Jan: We launch the Remotely Network (a virtual space where all the talent we have placed can connect and help each other), and start onboarding our Developer Referral Program. We finish our first year at $34k of MRR ($408k annualized). We have signed 3 more customers, but we've lost one (they had to close operations...startups are hard!). In total, we end our first year with 8 customers. We have placed 8 more people, and we end with a total of 35 placements, bringing the GMV we manage to around $1.3M annually.
What have we learned?
It takes time to build a company. 2-3 months customer research, 2-3 get our first customer, 2-3 months to work on a scalable process to generate both supply and demand. We can't believe it's been almost a year since we started.
It takes a village. We've been blessed with the help of very talented collaborators and employees (9 of them) and the trust of our small group of investors and early customers.
Focus is crucial. There is so much to get done. If you don't stay focused it feels you work a lot and move very little. Work without focus doesn't lead to progress.
Yeah, sex is cool, but have you generated revenue from nothing? We had forgotten how amazingly good it feels to close on your first $3k/month customer. After scaling our first company to close $3M per quarter, we lost sight and touch of what it means to bring in new revenue. The thrill you experience from selling value you've created is very hard to find elsewhere.
The opportunity is huge! We're a speckle in a massive market that is shifting to benefit us in a very meaningful way. Never underestimate the major tailwinds you'll enjoy from a massive market, a clear value proposition, and a new favorable trend.
We can sell from anywhere. We're are currently experimenting with asynchronous selling via pre-recorded videos on Slack (we try not to pitch live, we are still figuring out the first intro call). We are using the "flipped classroom" model of edtech into enterprise sales. Face to face time is to go into the weeds and not to pitch. Never thought this would be possible.
Resist building software. There's so many tools available already! Stitch them together, test hypotheses, and iterate quickly to reach the results you want. Software build-outs can be delayed until you have more certainty.
Take the time to do retros. It is very easy for founders to default to action, and action feels good. But you must take the time once in a while to look into what you've done and do a retrospective of how things are going. We will write more about thinking vs doing in upcoming newsletters.
Did we meet our expectations?
When we started in January we had an ambitious revenue and employee placement target (18 employees, $40k in monthly recurrent revenue). We exceeded the number of employees placed, but fell short of the MRR. However:
At $34k MRR we are well on track to reach ramen profitability ($70k of MRR).
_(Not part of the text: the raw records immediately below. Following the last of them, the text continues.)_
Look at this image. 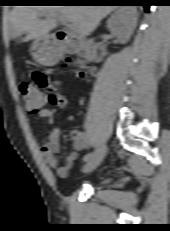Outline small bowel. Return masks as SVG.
Wrapping results in <instances>:
<instances>
[{
    "instance_id": "obj_1",
    "label": "small bowel",
    "mask_w": 170,
    "mask_h": 231,
    "mask_svg": "<svg viewBox=\"0 0 170 231\" xmlns=\"http://www.w3.org/2000/svg\"><path fill=\"white\" fill-rule=\"evenodd\" d=\"M32 78L38 88L45 92L48 102L58 109L65 108L67 101L65 97L60 93V90L56 84H54L49 76L43 71H34ZM56 110L48 106H43L39 113H37L38 119H47L50 124L56 123ZM61 130L58 126H55L49 135L43 140L40 151L45 164L52 169H55L59 176H67L69 169L73 165L74 161L78 158L79 152L83 149H88L90 141L88 135L83 131L75 132L73 135L74 151L69 155L62 158L60 156L61 144H60ZM64 163L62 166L61 163Z\"/></svg>"
}]
</instances>
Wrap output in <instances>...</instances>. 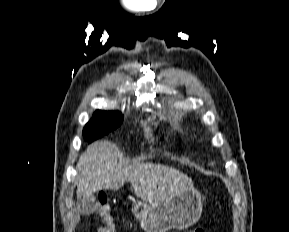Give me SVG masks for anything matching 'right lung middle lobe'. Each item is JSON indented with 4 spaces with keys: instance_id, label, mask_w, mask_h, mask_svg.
I'll return each mask as SVG.
<instances>
[{
    "instance_id": "1",
    "label": "right lung middle lobe",
    "mask_w": 289,
    "mask_h": 232,
    "mask_svg": "<svg viewBox=\"0 0 289 232\" xmlns=\"http://www.w3.org/2000/svg\"><path fill=\"white\" fill-rule=\"evenodd\" d=\"M122 121L123 115L118 111L97 110L93 118L86 124L83 137L90 143L116 129Z\"/></svg>"
}]
</instances>
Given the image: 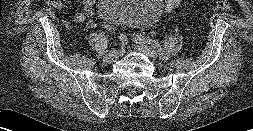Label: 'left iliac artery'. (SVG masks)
<instances>
[{"instance_id": "1", "label": "left iliac artery", "mask_w": 253, "mask_h": 131, "mask_svg": "<svg viewBox=\"0 0 253 131\" xmlns=\"http://www.w3.org/2000/svg\"><path fill=\"white\" fill-rule=\"evenodd\" d=\"M134 37H136L137 39H139L140 41L147 43L149 45H151L153 48H155L159 53H161V55H163L164 53H162V47L159 44V42L155 39L146 37L144 35L141 34H135Z\"/></svg>"}]
</instances>
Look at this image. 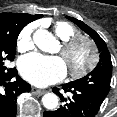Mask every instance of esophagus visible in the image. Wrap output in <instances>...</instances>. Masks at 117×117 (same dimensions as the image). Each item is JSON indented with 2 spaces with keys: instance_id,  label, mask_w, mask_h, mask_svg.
<instances>
[{
  "instance_id": "esophagus-1",
  "label": "esophagus",
  "mask_w": 117,
  "mask_h": 117,
  "mask_svg": "<svg viewBox=\"0 0 117 117\" xmlns=\"http://www.w3.org/2000/svg\"><path fill=\"white\" fill-rule=\"evenodd\" d=\"M32 90L37 95H43L44 93H46L45 90H40V89H37V88H33Z\"/></svg>"
}]
</instances>
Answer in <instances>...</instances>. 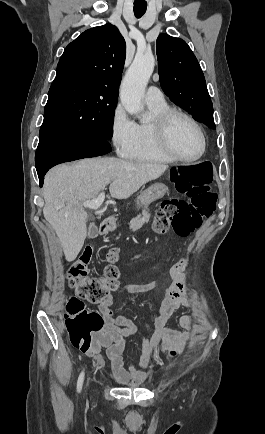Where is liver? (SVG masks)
I'll return each instance as SVG.
<instances>
[{
  "label": "liver",
  "mask_w": 265,
  "mask_h": 434,
  "mask_svg": "<svg viewBox=\"0 0 265 434\" xmlns=\"http://www.w3.org/2000/svg\"><path fill=\"white\" fill-rule=\"evenodd\" d=\"M169 166L161 162L143 164L119 158H89L73 166H56L45 176L43 214L54 228L65 260L73 262L87 236V212L82 202L95 200L109 186L111 198L126 200L143 184L157 180Z\"/></svg>",
  "instance_id": "6515ba94"
}]
</instances>
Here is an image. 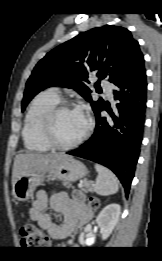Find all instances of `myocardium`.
<instances>
[{
  "label": "myocardium",
  "mask_w": 162,
  "mask_h": 261,
  "mask_svg": "<svg viewBox=\"0 0 162 261\" xmlns=\"http://www.w3.org/2000/svg\"><path fill=\"white\" fill-rule=\"evenodd\" d=\"M67 110H73V105L68 102H59L53 106L44 116L42 121V132L46 142L51 148L57 150H70L80 145L89 135L91 123L88 120L87 126L83 134L75 141L67 144L59 142L55 135V120L57 116Z\"/></svg>",
  "instance_id": "f54148a6"
}]
</instances>
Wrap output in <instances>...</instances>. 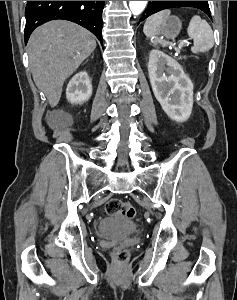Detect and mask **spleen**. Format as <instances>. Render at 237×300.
I'll list each match as a JSON object with an SVG mask.
<instances>
[{"label": "spleen", "mask_w": 237, "mask_h": 300, "mask_svg": "<svg viewBox=\"0 0 237 300\" xmlns=\"http://www.w3.org/2000/svg\"><path fill=\"white\" fill-rule=\"evenodd\" d=\"M170 13L171 11L166 9V11H160V13H155V15L148 17L143 27L144 35L149 37V39H153L154 35H157L159 27H161L164 21L168 19ZM187 33L194 41V47H191V51L192 53H195V55H197V53H206V51H210V49H212L214 45V35L207 21H202L200 17L194 15L189 23ZM152 43L157 45L159 41L155 39ZM161 45L162 47H167L169 43H167V41H161Z\"/></svg>", "instance_id": "obj_1"}]
</instances>
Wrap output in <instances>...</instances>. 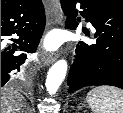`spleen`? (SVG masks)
<instances>
[{
	"label": "spleen",
	"instance_id": "3e777b00",
	"mask_svg": "<svg viewBox=\"0 0 123 113\" xmlns=\"http://www.w3.org/2000/svg\"><path fill=\"white\" fill-rule=\"evenodd\" d=\"M86 101L93 113H123V90L112 86L92 89Z\"/></svg>",
	"mask_w": 123,
	"mask_h": 113
}]
</instances>
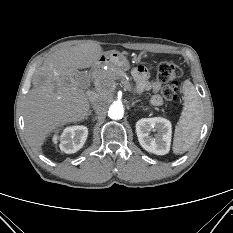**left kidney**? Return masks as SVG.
Listing matches in <instances>:
<instances>
[{"mask_svg":"<svg viewBox=\"0 0 233 233\" xmlns=\"http://www.w3.org/2000/svg\"><path fill=\"white\" fill-rule=\"evenodd\" d=\"M156 130L155 137L149 132ZM138 141L143 149L156 155H165L170 150L172 125L165 118H142L136 122Z\"/></svg>","mask_w":233,"mask_h":233,"instance_id":"obj_1","label":"left kidney"}]
</instances>
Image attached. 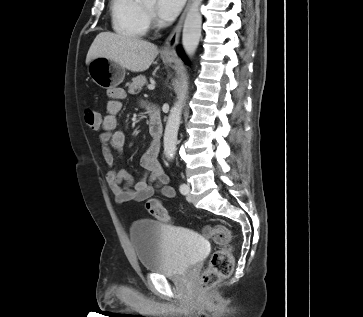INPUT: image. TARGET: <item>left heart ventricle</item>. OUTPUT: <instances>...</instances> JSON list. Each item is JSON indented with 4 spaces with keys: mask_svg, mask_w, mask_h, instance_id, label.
I'll use <instances>...</instances> for the list:
<instances>
[{
    "mask_svg": "<svg viewBox=\"0 0 363 317\" xmlns=\"http://www.w3.org/2000/svg\"><path fill=\"white\" fill-rule=\"evenodd\" d=\"M144 5L148 8V9H150V10H154V8H155V1H148V2H145L144 3Z\"/></svg>",
    "mask_w": 363,
    "mask_h": 317,
    "instance_id": "left-heart-ventricle-1",
    "label": "left heart ventricle"
}]
</instances>
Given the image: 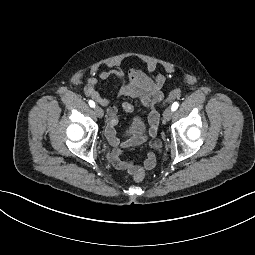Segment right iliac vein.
Segmentation results:
<instances>
[{
  "label": "right iliac vein",
  "instance_id": "63e3f726",
  "mask_svg": "<svg viewBox=\"0 0 255 255\" xmlns=\"http://www.w3.org/2000/svg\"><path fill=\"white\" fill-rule=\"evenodd\" d=\"M94 113L96 114V116L98 117V118H102L103 117V110L100 108V107H95L94 108Z\"/></svg>",
  "mask_w": 255,
  "mask_h": 255
}]
</instances>
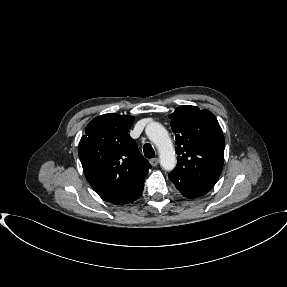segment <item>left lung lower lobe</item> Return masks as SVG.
Segmentation results:
<instances>
[{"mask_svg": "<svg viewBox=\"0 0 287 287\" xmlns=\"http://www.w3.org/2000/svg\"><path fill=\"white\" fill-rule=\"evenodd\" d=\"M183 196H185L187 198H197V197H192V196H188V195H183Z\"/></svg>", "mask_w": 287, "mask_h": 287, "instance_id": "1", "label": "left lung lower lobe"}]
</instances>
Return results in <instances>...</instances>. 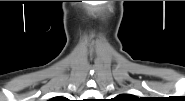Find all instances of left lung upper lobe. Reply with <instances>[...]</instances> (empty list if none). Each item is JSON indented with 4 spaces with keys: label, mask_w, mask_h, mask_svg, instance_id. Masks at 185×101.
<instances>
[{
    "label": "left lung upper lobe",
    "mask_w": 185,
    "mask_h": 101,
    "mask_svg": "<svg viewBox=\"0 0 185 101\" xmlns=\"http://www.w3.org/2000/svg\"><path fill=\"white\" fill-rule=\"evenodd\" d=\"M120 99H130L131 95H120Z\"/></svg>",
    "instance_id": "5c2ea615"
}]
</instances>
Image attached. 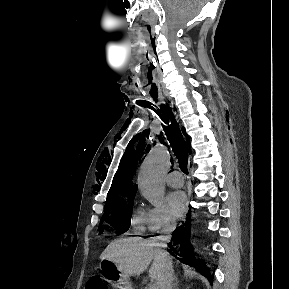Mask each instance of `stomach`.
Here are the masks:
<instances>
[{
    "mask_svg": "<svg viewBox=\"0 0 289 289\" xmlns=\"http://www.w3.org/2000/svg\"><path fill=\"white\" fill-rule=\"evenodd\" d=\"M99 269L106 275L107 280L118 289H132L129 281V276L120 272L116 265L107 259H102L99 264Z\"/></svg>",
    "mask_w": 289,
    "mask_h": 289,
    "instance_id": "0dacf381",
    "label": "stomach"
}]
</instances>
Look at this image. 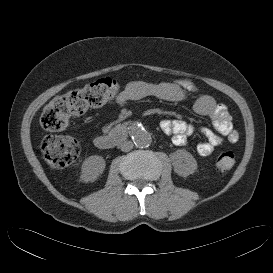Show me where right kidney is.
Masks as SVG:
<instances>
[{"label":"right kidney","mask_w":273,"mask_h":273,"mask_svg":"<svg viewBox=\"0 0 273 273\" xmlns=\"http://www.w3.org/2000/svg\"><path fill=\"white\" fill-rule=\"evenodd\" d=\"M106 166L105 160L98 155H92L86 158L82 164L81 178L85 182L95 181L104 171Z\"/></svg>","instance_id":"obj_1"}]
</instances>
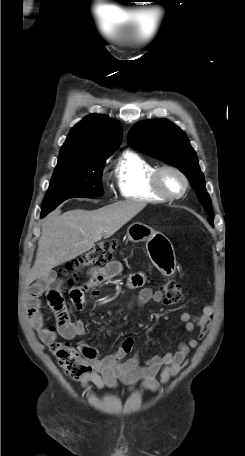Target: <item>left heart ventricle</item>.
<instances>
[{
	"label": "left heart ventricle",
	"mask_w": 245,
	"mask_h": 456,
	"mask_svg": "<svg viewBox=\"0 0 245 456\" xmlns=\"http://www.w3.org/2000/svg\"><path fill=\"white\" fill-rule=\"evenodd\" d=\"M160 182L163 189L173 195L181 193L184 187L182 179L172 171H164L161 174Z\"/></svg>",
	"instance_id": "left-heart-ventricle-1"
}]
</instances>
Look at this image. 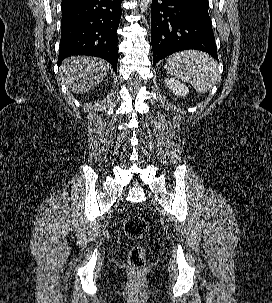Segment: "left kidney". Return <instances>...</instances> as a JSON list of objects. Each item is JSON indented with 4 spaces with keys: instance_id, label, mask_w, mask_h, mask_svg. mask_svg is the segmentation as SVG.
Listing matches in <instances>:
<instances>
[{
    "instance_id": "1",
    "label": "left kidney",
    "mask_w": 272,
    "mask_h": 303,
    "mask_svg": "<svg viewBox=\"0 0 272 303\" xmlns=\"http://www.w3.org/2000/svg\"><path fill=\"white\" fill-rule=\"evenodd\" d=\"M165 82L169 89L177 96L185 97L189 93L188 87L174 78H166Z\"/></svg>"
}]
</instances>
The world was thrown up for a spin in March, and has not fully recovered. In April we were very uncertain about what we would be able to accomplish. Fast forward to today: we're happy and proud of the work done.
We have a service our customers love: 4 of our 7 customers have referred us to another potential customer. This is not an NPS answer, they've actually referred us to another prospective customer. What was even more surprising: 2 prospective customers referred us to other prospective customers!
What's next?
We hope this next year will be our break-out year, were we hope to accomplish four main things:
Reach profitability. We hope to exit our second year at $167k of MRR (5x) and 120 employees (4x) placed.
Identify compounding loops on both demand and supply of the marketplace.
Take meaningful steps towards improving our focus on customer and developer happiness.
Build a repetitive building block for expanding significantly in year 3.
Anything else you want to know about our first year? Requests for these next 12 months? Hit up the comments section below!
Esto es oro, gracias por compartir los aprendizajes!
CONGRATS!
Did you look for the seed round or did it come by itself? Could you tell more about that round? What was the profile of the investor? The fact that this was your 2nd company had weight on the investor's decision?